Se me antoja
Lo que nos dicen

Se me antoja<BR><STRONG>Lo que nos dicen</STRONG>

POR MARIVELL CONTRERAS
Recuerdo que más de una vez, en esos cotilleos, chismes y comentarios pueblerinos, que casi siempre, por lo menos hace unos años, versaban sobre la castidad y bondad de «Las muchachas», pues como no es noticia para nadie, los hombres no necesitan ni candados ni comentarios acerca de estas «virtudes».

Fue en una de esas tantas, ¿o en la mayoría?, que escuché la expresión: «ésa no es señorita ni del oído, porque lo primero que le metieron fue el cuento».

Muchos años pasaron, y muchos libros leídos, cuentos oídos, seminarios hechos para entender la verdad absoluta de esta expresión, en mí y en las otras.
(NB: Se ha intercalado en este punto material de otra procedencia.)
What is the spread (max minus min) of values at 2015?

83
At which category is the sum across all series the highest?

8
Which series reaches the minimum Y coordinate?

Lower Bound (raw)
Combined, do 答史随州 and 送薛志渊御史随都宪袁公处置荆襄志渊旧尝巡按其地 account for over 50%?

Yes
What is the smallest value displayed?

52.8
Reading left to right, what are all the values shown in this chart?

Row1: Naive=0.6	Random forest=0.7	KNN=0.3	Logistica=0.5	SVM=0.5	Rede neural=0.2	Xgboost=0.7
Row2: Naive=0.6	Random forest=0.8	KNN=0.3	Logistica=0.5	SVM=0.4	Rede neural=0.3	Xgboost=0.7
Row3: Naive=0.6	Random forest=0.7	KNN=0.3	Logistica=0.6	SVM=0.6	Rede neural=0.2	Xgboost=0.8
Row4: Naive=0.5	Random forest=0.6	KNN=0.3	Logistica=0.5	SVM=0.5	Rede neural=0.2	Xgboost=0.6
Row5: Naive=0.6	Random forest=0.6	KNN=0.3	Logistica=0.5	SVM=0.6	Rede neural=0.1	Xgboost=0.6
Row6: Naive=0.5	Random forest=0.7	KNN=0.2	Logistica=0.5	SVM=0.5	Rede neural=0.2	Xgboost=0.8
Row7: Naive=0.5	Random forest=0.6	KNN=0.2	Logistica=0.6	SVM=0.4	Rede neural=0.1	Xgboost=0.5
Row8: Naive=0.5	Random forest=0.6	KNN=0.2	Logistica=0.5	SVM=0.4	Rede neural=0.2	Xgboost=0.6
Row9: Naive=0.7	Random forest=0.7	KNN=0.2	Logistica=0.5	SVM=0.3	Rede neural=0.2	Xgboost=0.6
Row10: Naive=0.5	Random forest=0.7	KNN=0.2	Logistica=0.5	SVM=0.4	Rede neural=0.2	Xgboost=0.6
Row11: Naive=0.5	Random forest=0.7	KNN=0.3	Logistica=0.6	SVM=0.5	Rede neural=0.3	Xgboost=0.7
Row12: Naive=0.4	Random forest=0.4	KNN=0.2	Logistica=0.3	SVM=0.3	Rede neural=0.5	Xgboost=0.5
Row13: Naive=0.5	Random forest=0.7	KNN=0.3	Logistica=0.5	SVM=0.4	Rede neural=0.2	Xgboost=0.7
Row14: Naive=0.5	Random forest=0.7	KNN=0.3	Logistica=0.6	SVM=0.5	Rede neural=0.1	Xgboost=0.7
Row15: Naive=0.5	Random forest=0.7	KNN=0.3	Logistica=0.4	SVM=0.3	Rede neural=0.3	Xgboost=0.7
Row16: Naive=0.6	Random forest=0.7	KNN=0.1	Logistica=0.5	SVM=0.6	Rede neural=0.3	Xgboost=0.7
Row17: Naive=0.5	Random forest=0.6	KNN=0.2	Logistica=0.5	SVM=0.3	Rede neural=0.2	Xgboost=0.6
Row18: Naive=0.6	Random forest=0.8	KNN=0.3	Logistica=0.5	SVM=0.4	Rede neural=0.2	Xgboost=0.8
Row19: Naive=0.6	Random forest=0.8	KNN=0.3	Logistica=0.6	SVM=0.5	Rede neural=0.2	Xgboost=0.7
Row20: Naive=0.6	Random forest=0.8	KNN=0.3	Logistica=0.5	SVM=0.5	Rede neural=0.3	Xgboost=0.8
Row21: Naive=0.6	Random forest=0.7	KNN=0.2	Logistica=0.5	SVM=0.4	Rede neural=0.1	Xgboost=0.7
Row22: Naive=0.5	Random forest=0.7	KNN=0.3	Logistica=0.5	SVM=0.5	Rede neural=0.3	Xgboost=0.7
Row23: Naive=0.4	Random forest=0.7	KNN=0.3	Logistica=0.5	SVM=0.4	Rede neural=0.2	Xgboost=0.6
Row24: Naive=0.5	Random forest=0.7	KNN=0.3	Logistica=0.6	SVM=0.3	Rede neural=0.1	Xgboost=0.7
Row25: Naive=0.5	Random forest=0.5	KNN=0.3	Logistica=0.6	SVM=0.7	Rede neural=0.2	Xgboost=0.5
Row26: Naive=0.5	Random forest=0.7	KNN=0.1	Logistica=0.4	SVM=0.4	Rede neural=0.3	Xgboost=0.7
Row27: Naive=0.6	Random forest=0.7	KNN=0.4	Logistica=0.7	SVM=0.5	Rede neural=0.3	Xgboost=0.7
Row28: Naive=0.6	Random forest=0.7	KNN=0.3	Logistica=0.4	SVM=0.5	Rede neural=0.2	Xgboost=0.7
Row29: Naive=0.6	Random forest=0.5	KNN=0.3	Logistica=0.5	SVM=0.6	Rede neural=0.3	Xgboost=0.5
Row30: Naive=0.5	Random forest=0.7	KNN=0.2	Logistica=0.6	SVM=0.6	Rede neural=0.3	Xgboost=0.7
Yo entendí que la palabra es la seducción natural de la mujer.  Si los hombres se sugestionan con lo que miran (que no necesariamente es la cara), las mujeres caemos rendidas a los pies de quien nos habla lindo.

De aquél que es capaz de pintar con palabras las necesidades psicológicas y espirituales de nuestra alma.

Nada mejor que una palabra, que una frase –en estos tiempos no me atrevo a decir que un poema, so pena de sufrir una gran decepción-, para abrir el corazón de una mujer.

Siempre, y ya eso no tiene que ver nada con la maledicencia, lo primero que nos impresiona de un hombre es su palabra.  La palabra que pinta el paraíso soñado.

Esa palabra que se mantiene como una verdad irrefutable, que dice lo que se anhela, aunque racionalmente no podamos certificar que vamos a salir agraciados con una experiencia de amor eterno.

Cuando un hombre nos declara «únicas», nosotras nos creemos únicas.  Si nos dice que no han amado a nadie como a nosotras. Que nos amaran siempre y que serían incapaces de engañarnos, no lo creemos del todo, pero lo queremos creer.

Es lo que necesitamos para ser felices. Creer a fe cierta, que lo que el hombre que nos ha flechado, palabra tras palabra, es una verdad, como un templo.

El lenguaje de la seducción es el que le ha dado vida a la literatura y a la cultura literaria y creadora, le ha dado vida a la poesía y nos ha permitido la vida.

Por eso me pregunto, por ejemplo, ¿cómo puede una mujer golpeada inmisericordemente una y otra vez, creer que ésa será la última vez?

O, ¿cómo puede una mujer creer una y otra vez que el marido infiel –por naturaleza-, dejará de cortejar y hacer el amor a otras, por el simple hecho de que se lo prometa en medio del apuro de no querer perderla?

Sólo porque la palabra tiene un poder más allá de lo que pueden explicar los diccionarios, los fiscales y la experiencia.

La palabra es la que une y es la que separa. Es la que engancha y la que desata.  Importa lo que decimos, o lo que nos dicen, pero sobre todo, importa cómo lo decimos.  El tono, el color y la expresión de nuestra cara, de nuestros ojos y de nuestras manos. Todo tiene que conjurarse para que el ejercicio de la seducción surta efecto.  Y, cuando el mecanismo neurológico de una persona, más en las mujeres que los hombres, se dispara aceptando una palabra o una frase como buena y válida para darle entrada al amor en su vida, faltarán muchas otras –malas y feas palabras- para quitarle el valor primario que el corazón y hasta el cerebro, le dieron.

Si quieres mantener el amor en tu relación, ponle palabras bellas y buenas.  Si quieres matar de desilusión a una mujer, basta con ensartar una serie de palabras insultantes y feas…que son el mejor epitafio para un amor que perdió la seducción de la limpia y hermosa palabra.